Exame 45º OAB · FGV · Direito do Trabalho · Questão 73

Estabilidade Gestante Trabalho Insalubre — Questão 73 do 45º Exame OAB

Enunciado da questão

Jéssica trabalha em hospital no setor de doenças infectocontagiosas, recebendo adicional de insalubridade em grau máximo. Em 2024, engravidou e foi transferida para o setor de convênios.

Sobre a situação e os termos da CLT, assinale a afirmativa correta.

Alternativas

  1. A) A empregada, durante a gestação, fez jus ao adicional de insalubridade, que cessará após o nascimento.
  2. B) O direito ao adicional deverá cessar porque a transferência foi necessária.
  3. C) Jéssica terá direito à metade do valor do adicional enquanto estiver em local sem agente agressor.
  4. D) A sociedade empresária deve pagar o adicional de insalubridade à gestante enquanto ela estiver no setor de convênios, fazendo a compensação na cota-parte do INSS. (Gabarito)

Gabarito oficial: Alternativa D

Fundamento e comentários da questão

O que o examinador quer saber

Tema da questão: Adicional de insalubridade para gestante afastada do agente insalubre.
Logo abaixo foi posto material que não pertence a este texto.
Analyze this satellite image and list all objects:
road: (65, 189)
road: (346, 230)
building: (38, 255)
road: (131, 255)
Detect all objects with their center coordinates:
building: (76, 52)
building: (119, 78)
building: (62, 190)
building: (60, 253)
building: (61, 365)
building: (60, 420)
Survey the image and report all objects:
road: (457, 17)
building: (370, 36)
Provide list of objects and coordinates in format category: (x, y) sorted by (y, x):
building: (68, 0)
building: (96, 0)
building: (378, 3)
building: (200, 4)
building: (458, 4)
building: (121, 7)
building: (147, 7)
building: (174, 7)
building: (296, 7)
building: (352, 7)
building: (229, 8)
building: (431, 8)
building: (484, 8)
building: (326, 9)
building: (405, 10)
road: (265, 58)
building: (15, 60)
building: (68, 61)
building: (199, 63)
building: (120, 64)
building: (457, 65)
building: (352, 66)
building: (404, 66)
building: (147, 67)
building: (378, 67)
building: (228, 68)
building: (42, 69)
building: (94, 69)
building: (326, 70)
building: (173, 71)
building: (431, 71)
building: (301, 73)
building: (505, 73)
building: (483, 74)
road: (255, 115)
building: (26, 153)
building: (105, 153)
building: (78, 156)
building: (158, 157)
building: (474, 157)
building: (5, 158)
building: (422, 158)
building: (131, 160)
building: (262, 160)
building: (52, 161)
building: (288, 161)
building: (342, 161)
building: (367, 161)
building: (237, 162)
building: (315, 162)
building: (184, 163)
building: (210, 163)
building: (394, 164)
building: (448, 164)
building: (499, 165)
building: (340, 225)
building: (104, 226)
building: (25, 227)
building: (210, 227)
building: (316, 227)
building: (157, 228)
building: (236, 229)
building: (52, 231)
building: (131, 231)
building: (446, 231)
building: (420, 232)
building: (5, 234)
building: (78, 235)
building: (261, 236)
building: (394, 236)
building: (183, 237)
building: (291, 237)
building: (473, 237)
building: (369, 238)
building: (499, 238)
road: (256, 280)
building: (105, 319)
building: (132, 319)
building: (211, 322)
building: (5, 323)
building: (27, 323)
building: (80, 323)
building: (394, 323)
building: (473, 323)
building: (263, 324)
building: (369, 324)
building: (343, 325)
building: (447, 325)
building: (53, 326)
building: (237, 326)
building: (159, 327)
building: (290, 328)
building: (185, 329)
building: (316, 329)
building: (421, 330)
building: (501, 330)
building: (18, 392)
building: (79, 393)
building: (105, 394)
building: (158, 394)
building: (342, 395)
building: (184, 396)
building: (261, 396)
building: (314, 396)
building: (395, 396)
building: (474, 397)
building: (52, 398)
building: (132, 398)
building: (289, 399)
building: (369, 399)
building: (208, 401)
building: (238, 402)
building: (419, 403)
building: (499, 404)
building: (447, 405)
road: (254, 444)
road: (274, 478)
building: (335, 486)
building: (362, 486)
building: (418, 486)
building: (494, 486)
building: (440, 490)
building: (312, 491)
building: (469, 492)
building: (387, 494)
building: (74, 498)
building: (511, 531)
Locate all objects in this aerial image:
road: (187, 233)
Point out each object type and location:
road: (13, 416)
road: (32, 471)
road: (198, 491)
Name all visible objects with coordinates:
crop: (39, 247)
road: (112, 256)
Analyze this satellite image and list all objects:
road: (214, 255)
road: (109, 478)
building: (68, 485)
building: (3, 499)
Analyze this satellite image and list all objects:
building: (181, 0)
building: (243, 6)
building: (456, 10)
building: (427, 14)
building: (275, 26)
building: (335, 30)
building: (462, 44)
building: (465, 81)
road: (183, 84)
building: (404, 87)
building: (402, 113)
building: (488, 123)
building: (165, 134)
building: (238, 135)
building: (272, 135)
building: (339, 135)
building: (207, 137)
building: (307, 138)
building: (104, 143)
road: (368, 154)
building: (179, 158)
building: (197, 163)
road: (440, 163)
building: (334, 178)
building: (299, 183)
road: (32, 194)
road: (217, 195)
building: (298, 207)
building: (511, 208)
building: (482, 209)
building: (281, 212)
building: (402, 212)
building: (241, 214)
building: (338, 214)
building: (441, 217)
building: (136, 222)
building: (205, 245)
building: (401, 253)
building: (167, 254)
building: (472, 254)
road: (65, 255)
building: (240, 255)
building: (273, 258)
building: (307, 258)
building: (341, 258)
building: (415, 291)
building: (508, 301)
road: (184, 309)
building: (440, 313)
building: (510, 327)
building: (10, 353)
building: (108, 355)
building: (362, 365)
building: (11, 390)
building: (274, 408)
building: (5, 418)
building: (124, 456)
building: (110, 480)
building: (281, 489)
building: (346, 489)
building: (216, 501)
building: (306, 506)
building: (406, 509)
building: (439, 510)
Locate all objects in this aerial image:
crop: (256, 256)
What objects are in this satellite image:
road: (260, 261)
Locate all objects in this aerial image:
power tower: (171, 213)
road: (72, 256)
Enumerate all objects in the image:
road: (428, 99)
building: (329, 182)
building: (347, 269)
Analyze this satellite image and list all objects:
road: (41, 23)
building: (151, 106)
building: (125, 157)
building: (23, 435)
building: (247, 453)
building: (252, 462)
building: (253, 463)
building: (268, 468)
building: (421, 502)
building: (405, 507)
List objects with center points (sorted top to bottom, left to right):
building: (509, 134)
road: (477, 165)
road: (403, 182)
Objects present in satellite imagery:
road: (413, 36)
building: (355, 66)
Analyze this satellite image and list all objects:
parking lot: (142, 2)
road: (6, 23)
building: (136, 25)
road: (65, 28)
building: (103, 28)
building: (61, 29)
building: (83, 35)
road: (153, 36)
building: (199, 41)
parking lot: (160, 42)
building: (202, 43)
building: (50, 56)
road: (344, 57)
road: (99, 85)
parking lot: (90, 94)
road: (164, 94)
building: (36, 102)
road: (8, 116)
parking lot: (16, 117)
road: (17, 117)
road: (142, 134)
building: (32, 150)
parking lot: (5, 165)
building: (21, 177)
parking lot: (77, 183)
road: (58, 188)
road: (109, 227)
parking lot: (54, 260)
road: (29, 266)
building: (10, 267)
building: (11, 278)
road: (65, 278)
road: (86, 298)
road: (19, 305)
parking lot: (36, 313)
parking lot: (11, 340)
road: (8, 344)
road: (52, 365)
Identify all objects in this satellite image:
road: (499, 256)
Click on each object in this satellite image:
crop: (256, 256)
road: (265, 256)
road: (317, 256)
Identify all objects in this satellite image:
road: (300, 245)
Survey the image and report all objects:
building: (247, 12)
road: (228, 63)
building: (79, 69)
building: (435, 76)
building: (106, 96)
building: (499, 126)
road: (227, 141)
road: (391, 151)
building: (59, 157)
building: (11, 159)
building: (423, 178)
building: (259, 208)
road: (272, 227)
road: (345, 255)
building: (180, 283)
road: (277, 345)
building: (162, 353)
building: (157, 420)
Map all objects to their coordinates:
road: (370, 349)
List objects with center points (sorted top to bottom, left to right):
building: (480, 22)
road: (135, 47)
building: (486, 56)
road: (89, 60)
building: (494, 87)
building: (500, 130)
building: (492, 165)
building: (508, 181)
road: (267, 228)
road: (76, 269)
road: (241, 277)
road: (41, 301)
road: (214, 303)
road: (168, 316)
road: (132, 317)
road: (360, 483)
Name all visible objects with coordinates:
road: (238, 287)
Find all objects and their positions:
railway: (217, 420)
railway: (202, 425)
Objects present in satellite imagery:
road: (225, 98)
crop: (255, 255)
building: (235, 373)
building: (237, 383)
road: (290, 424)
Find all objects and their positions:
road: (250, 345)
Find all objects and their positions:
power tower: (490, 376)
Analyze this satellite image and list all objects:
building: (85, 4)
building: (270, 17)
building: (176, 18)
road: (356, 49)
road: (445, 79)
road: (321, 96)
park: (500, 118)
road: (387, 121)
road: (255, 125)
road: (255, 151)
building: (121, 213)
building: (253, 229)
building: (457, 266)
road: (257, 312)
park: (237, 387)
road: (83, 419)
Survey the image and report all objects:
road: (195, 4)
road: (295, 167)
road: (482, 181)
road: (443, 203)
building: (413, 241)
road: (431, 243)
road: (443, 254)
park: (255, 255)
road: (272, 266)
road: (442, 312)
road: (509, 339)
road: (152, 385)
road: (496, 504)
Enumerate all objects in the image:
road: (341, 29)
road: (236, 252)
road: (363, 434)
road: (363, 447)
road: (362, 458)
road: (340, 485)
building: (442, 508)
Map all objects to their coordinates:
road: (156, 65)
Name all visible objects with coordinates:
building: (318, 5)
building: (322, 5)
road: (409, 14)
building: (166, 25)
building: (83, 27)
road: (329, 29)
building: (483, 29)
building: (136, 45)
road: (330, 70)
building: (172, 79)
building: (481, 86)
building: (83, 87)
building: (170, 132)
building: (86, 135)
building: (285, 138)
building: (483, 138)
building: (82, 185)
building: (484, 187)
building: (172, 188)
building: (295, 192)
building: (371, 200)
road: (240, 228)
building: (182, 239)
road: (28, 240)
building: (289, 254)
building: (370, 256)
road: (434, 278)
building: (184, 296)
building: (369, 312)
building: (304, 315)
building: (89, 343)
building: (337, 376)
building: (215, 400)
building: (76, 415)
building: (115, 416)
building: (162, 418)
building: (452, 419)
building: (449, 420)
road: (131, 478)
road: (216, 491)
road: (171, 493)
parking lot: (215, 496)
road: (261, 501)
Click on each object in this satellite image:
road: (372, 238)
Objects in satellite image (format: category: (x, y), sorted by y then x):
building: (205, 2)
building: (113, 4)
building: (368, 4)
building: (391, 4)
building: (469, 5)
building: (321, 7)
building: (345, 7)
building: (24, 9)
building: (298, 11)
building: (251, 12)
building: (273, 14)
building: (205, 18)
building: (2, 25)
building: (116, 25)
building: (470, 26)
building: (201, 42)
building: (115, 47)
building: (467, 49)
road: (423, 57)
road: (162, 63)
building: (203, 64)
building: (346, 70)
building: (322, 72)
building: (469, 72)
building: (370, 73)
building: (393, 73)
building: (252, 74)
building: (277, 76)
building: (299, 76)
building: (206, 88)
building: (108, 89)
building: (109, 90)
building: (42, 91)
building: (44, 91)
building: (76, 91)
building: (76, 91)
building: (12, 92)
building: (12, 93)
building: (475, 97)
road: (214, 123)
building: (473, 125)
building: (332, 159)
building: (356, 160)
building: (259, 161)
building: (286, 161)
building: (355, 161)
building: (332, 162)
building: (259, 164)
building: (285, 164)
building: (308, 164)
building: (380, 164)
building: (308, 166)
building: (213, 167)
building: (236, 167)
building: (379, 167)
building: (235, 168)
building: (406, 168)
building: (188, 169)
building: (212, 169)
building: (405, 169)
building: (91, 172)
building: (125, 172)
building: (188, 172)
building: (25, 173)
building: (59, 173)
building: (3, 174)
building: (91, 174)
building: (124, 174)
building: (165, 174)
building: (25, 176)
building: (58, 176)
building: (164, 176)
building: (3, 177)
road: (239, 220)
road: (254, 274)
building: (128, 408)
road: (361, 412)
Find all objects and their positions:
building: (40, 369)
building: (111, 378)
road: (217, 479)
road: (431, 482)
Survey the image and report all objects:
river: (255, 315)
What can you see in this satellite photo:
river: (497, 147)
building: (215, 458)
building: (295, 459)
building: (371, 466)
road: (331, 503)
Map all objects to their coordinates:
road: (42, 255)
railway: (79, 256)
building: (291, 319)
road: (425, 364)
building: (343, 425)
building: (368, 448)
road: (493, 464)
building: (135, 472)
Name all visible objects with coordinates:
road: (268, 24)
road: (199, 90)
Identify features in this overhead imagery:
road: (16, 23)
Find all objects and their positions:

O que a banca quer saber: Se a gestante mantém o adicional de insalubridade ao ser transferida para local salubre.

Por que a correta está certa: O art. 394-A da CLT determina o afastamento da gestante de atividades insalubres em grau máximo, sem prejuízo da remuneração (incluindo o adicional). Quando a empresa consegue realocar em local salubre, paga o adicional e faz a compensação na cota-parte do INSS.

Por que as outras estão erradas

(A) Errada: parcialmente correta sobre fazer jus, mas imprecisa sobre a cessação.

(B) Errada: o adicional não cessa; a gestante tem direito à manutenção integral da remuneração.

(C) Errada: não há previsão de pagamento pela metade.

Lei seca / Fonte

Decreto-Lei nº 5.452/1943 (CLT) — Art. 394-A

Sem prejuízo de sua remuneração, nesta incluído o valor do adicional de insalubridade, a empregada deverá ser afastada de: I – atividades consideradas insalubres em grau máximo, enquanto durar a gestação; (...) § 3º Quando não for possível que a gestante ou a lactante afastada nos termos do caput deste artigo exerça suas atividades em local salubre na empresa, a hipótese será considerada como gravidez de risco e ensejará a percepção de salário-maternidade, nos termos da Lei nº 8.213, de 24 de julho de 1991, durante todo o período de afastamento.